====== TEKS LATIHAN

Pungli PTSL di Kelurahan Jatimurni juga menyeruak dari pengakuan pemohon yang mengaku memiliki lahan 200 meter persegi. Untuk memiliki sertifikat lahan miliknya melalui program PTSL, dirinya mengaku harus merogoh kocek hingga mencapai Rp 2,2 juta. Angka yang membuat dadanya jadi sesak.

Biaya yang sarat dengan tipu-tipu ini juga dapat dirasakan dikala petugas urung melakukan penagihan terhadap biaya tambahan sebesar Rp 10.000 per meter sebagaimana disampikan sebelumnya.

Dijelaskan, sebelum hari raya Lebaran, praktek pungli yang terjadi pada program PTSL di Kelurahan Jatimurni mendapat sorotan melalui pemberitaan media massa.

Sejak beredarnya artikel berita tersebut, pihak RT, RW, dan kelurahan tidak lagi menggasak pemohon untuk membayar biaya 10.000 per meter terhadap warga yang status lahannya masih menggunakan nama orang lain.

============

KETENTUAN LATIHAN →
**1)** Kembalikan tanpa perubahan bagian teks tentang pungli PTSL di Jatimurni yang dibuka dengan kata-kata berisi "Pungli PTSL di" dan ditutup dengan "dadanya jadi sesak.".
**2)** Lanjutkan teks tentang pungli PTSL di Kelurahan Jatimurni, dimulai setelah kalimat terakhir yang tercantum.
Materi di bawah tidak diperlukan untuk pengerjaan ini.

====== DATA BERIKUT

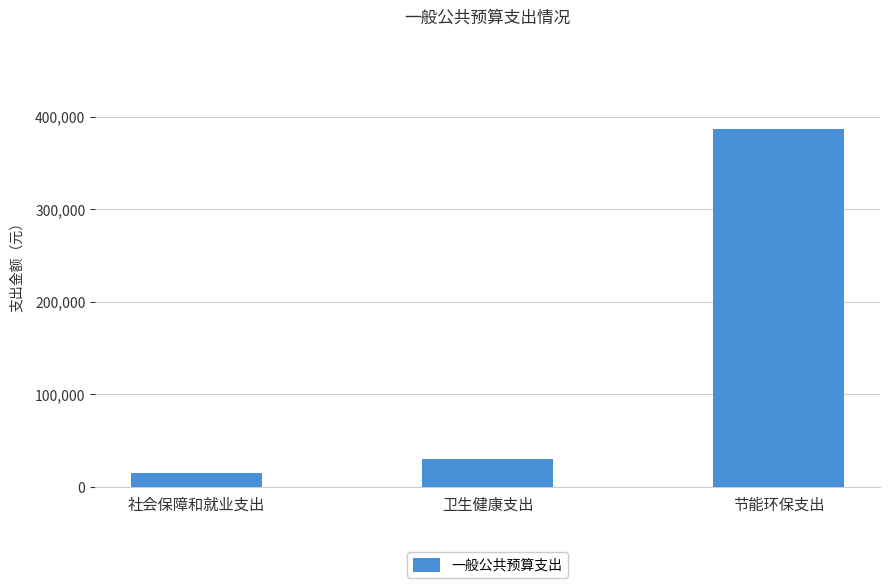

What is the ratio of the value at 卫生健康支出 to the value at 社会保障和就业支出?

1.9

============

JAWABAN PER TUGAS →
**1)**
Pungli PTSL di Kelurahan Jatimurni juga menyeruak dari pengakuan pemohon yang mengaku memiliki lahan 200 meter persegi. Untuk memiliki sertifikat lahan miliknya melalui program PTSL, dirinya mengaku harus merogoh kocek hingga mencapai Rp 2,2 juta. Angka yang membuat dadanya jadi sesak.

**2)**
“Jadi saya hanya diwajibkan untuk membayar yang Rp 2,2 juta saja walapun tanah saya masih atas nama orang lain,” ujarnya.

Melihat tingginya besaran pungli pada program PTSL di Kelurahan Jatimurni, Kecamatan Pondok Melati, Kota Bekasi, Ketua Umum Perkumpulan RPI, Abd. Hasyim mendesak agar Menteri ATR/BPN, Hadi Tjahjanto yang baru dilantik Rabu (15/6/2022) lalu segera turun tangan dan memberikan sanksi tegas kepada anak buahnya yang terlibat praktek Pungli pada program PTSL.

“Kuat dugaan adanya keterlibatan oknum BPN pada praktek pungli yang terjadi di Kelurahan Jatimurni, ini tidak boleh dibiarkan,” pungkas Hasyim.

Sudah jelas adanya pengakuan warga tentang besaran biaya yang dipungut oleh panitia di kelurahan kepada petugas pengukuran dari BPN, tapi malah dibiarkan, berarti oknum petugas (BPN) tersebut patut diduga merupakan bagian dari “mata rantai” pungli yang terjadi, makanya harus diberi sanksi tegas,” tandasnya. (tim red).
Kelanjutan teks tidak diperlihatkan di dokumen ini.